# WHAT TO WORK ON
The answer should consist of the records below, repeated exactly, and no pictures.

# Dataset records
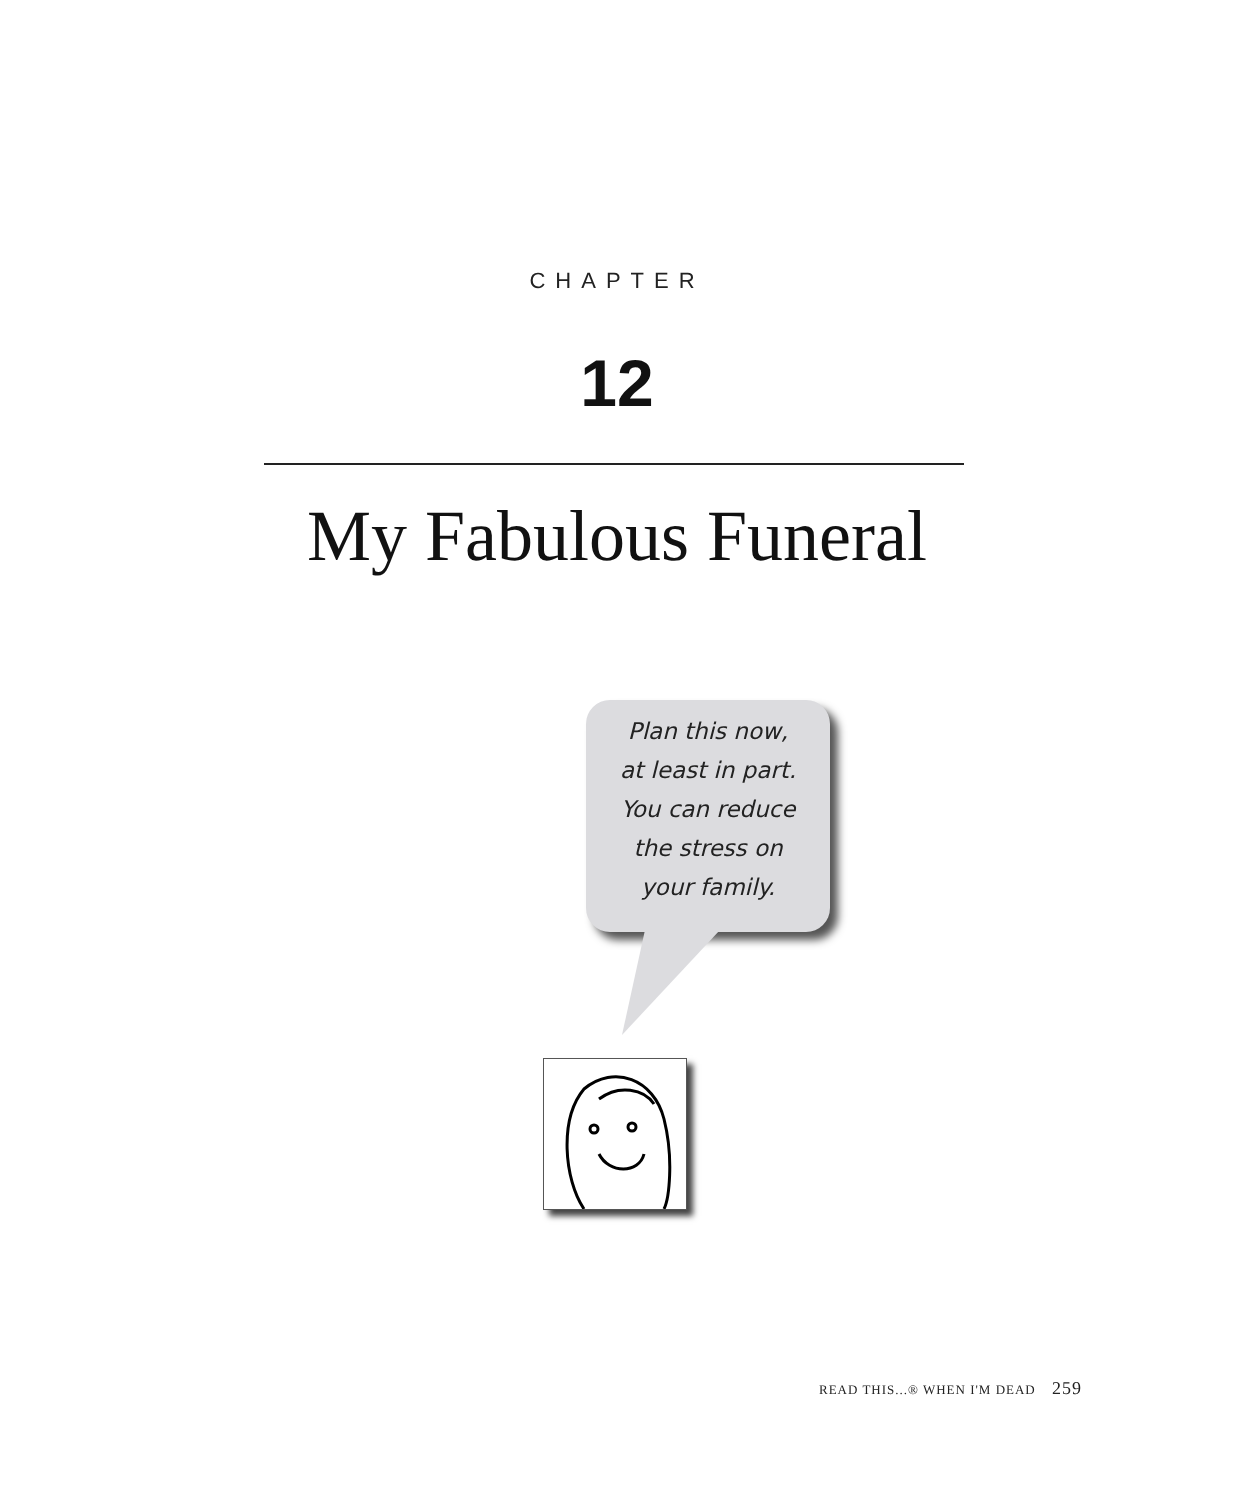CHAPTER
12
My Fabulous Funeral
Plan this now,
at least in part.
You can reduce
the stress on
your family.
READ THIS...® WHEN I'M DEAD 259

# ANSWER SPACE
CHAPTER
12
My Fabulous Funeral
Plan this now,
at least in part.
You can reduce
the stress on
your family.
READ THIS...® WHEN I'M DEAD 259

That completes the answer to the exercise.